### BRIEF
Locate the string "Hari" in the records below. Copy every line where it occurs.

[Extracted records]
==================================================

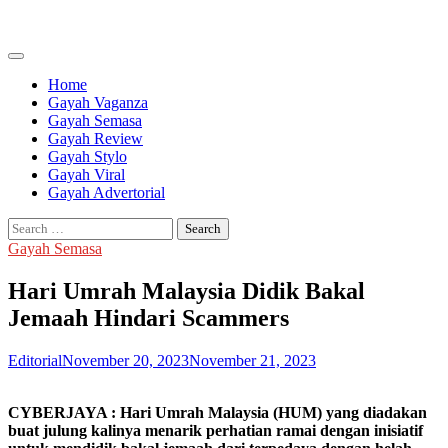
Skip
to
content
Home
Gayah Vaganza
Gayah Semasa
Gayah Review
Gayah Stylo
Gayah Viral
Gayah Advertorial
Search
for:
Gayah Semasa
Hari Umrah Malaysia Didik Bakal
Jemaah Hindari Scammers
Editorial
November 20, 2023
November 21, 2023
CYBERJAYA : Hari Umrah Malaysia (HUM) yang diadakan
buat julung kalinya menarik perhatian ramai dengan inisiatif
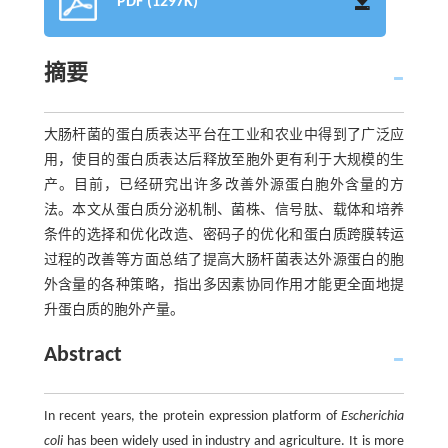
PDF (1297K)
摘要
大肠杆菌的蛋白质表达平台在工业和农业中得到了广泛应
用，使目的蛋白质表达后释放至胞外更有利于大规模的生
产。目前，已经研究出许多改善外源蛋白胞外含量的方
法。本文从蛋白质分泌机制、菌株、信号肽、载体和培养
条件的选择和优化改造、密码子的优化和蛋白质跨膜转运
过程的改善等方面总结了提高大肠杆菌表达外源蛋白的胞
外含量的各种策略，指出多因素协同作用才能更全面地提
升蛋白质的胞外产量。
Abstract
In recent years, the protein expression platform of
Escherichia
coli
has been widely used in industry and agriculture. It is more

==================================================

### RESPONSE AREA
Hari Umrah Malaysia Didik Bakal
CYBERJAYA : Hari Umrah Malaysia (HUM) yang diadakan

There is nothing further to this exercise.